THE BANGLE
IVOR HELE
oil on composition board
60.0 x 90.5 cm
signed upper right: IVOR HELE
Estate of the artist
Leonard Joel, Melbourne, 29 March 1994, lot 181
Private collection
Leonard Joel, Melbourne, 28 July 1998, lot 64
Private collection, Melbourne
In art, the female nude has commanded a long and fascinating history, revealing her times in countless images and ideas. The Paleolithic Venus of Willendorf gave hope of magical fertility; Titian's Venus of Urbino, 1538 was once thought of in the most seductive terms; and Picasso's Les Demoiselles d'Avignon, 1907 opened the way for a whole new path in Western art.1 Eve tantalized and transgressed; Cleopatra conquered Caesar; and Velàzquez's Rokeby Venus, 1651 survived the Spanish Inquisition and the later attacks of the suffragette Mary Richardson.2 Erotic appeal adopted many guises over the centuries, often flirting between concealment and open display, as a touch of velvet or transparent veil added to enticement.

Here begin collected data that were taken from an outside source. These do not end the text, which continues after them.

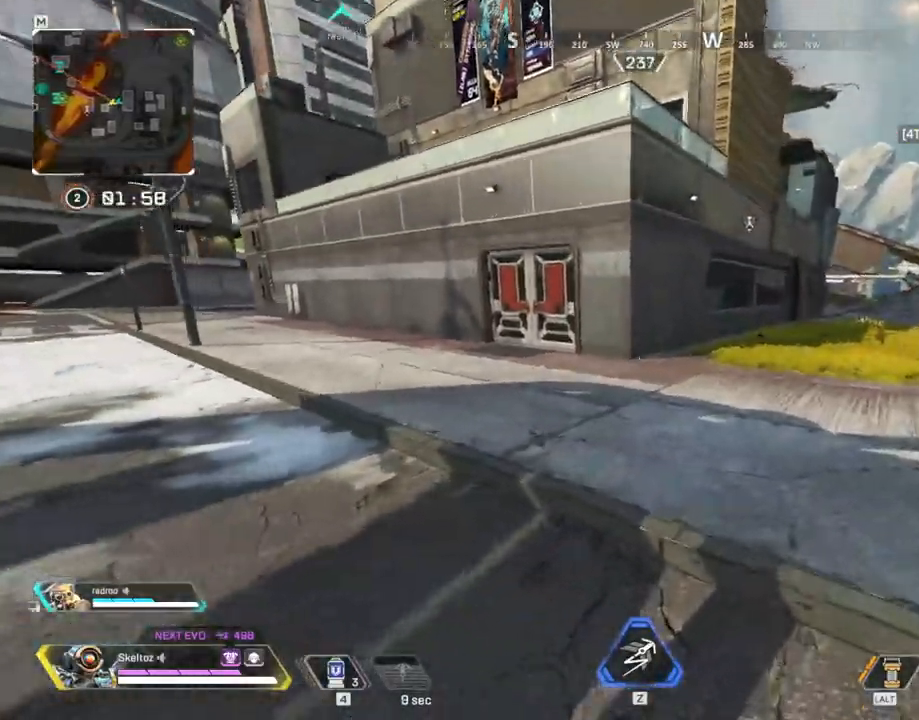
{"keys": ["w"], "mouse": [], "events": [[350, "shift", "up"]]}
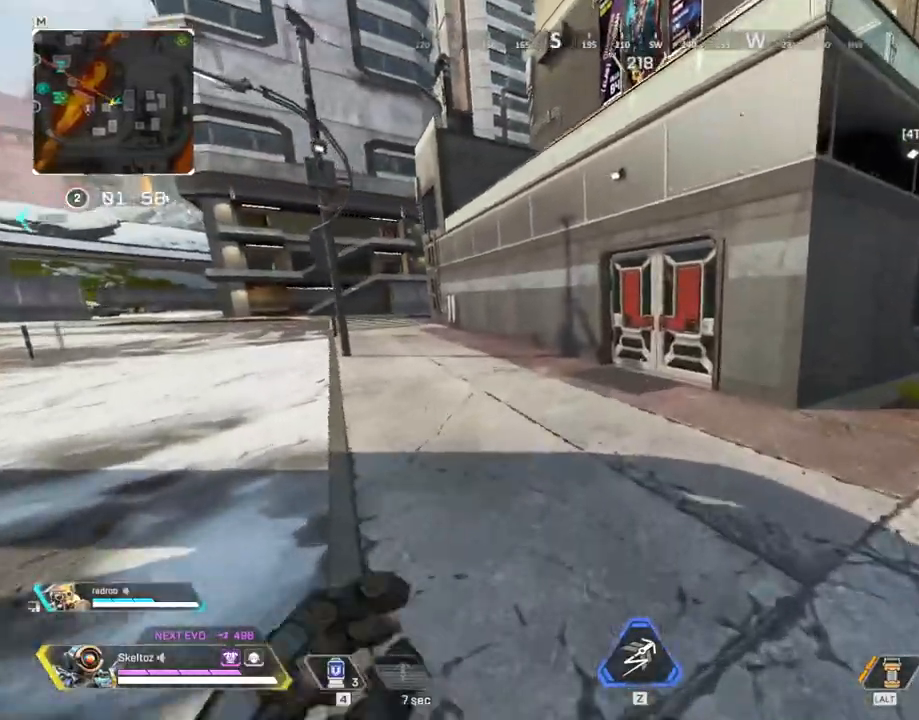
{"keys": ["e", "w"], "mouse": [], "events": [[33, "ctrl", "down"], [283, "ctrl", "up"], [500, "e", "down"]]}
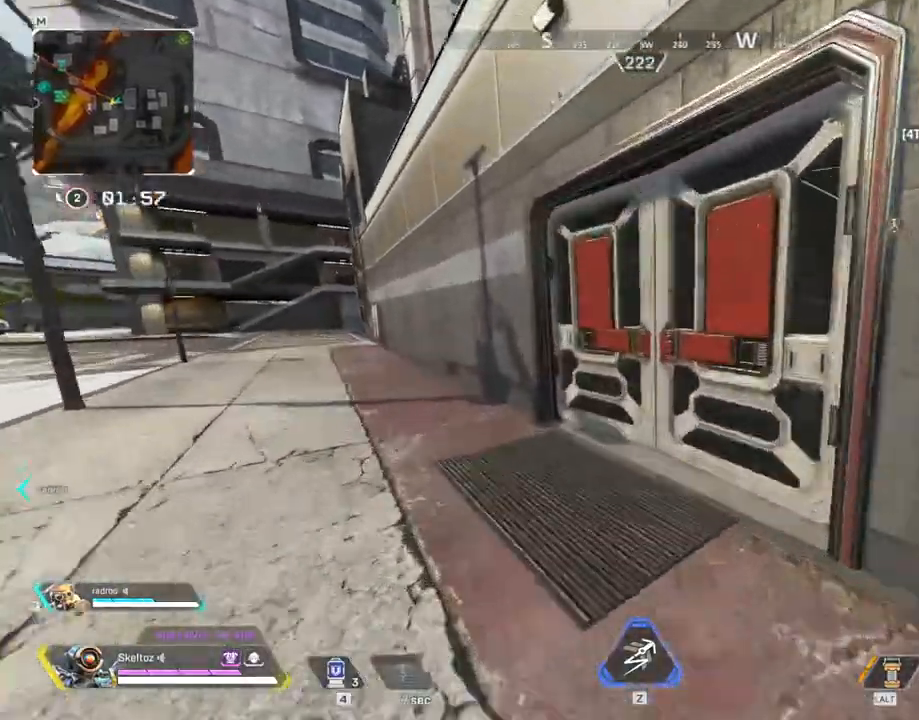
{"keys": ["shift", "w"], "mouse": [], "events": [[200, "e", "up"], [200, "shift", "down"]]}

A powerful sense of masculinity pervades Ivor Hele's work. One of Australia's most successful portrait painters - he won the Archibald Prize five times - his sitters, ranging from art gallery director Laurie Thomas to Sir Robert Menzies, are all images of men's men. The same is found in his self portraits, firm of jaw line and direct in look. The character of man and his physical prowess continued in his war pictures when official World War II artist in North Africa and New Guinea, and again in 1952 in Korea. In his large, 1954 commissioned painting of the opening of Federal Parliament by Queen Elizabeth II, it is not surprising to find it filled with the feeling of the monarch surrounded by all the Queen's men. And then there are his subject pictures such as The Pick Up, 1952, where ladies of Rubenesque endowment evoke moments of classical mythology in a kind of contemporary golden age where nudity, freedom, and energy abound. It is a good life to be lived to the full, and woman is man's desirable partner in all her physicality.
In his love of the human figure, drawings and paintings of the female nude make up a major part of Hele's oeuvre. As in The Bangle, each has a spontaneity that adds to their appeal. This is found as much in the imagery as in the brilliant technique. A caressing line excites a drawing's masterly draughtsmanship. The active play of light over body and garments in The Bangle combines with the dé shabillé, of moments of passion past captured in recollection. The pose, nevertheless, invites desire through its glistening, provocative splendour, enticed by the gartered top to the black stocking and discarded patent shoes casually composed nearby. Ivor Hele's mastery of the erotic, so redolent of the 1960s, challenges the best of any Australian artist.
1. In the collections of the Naturhistorisches Museum, Vienna, and the Galleria degli Uffizi, Florence, respectively.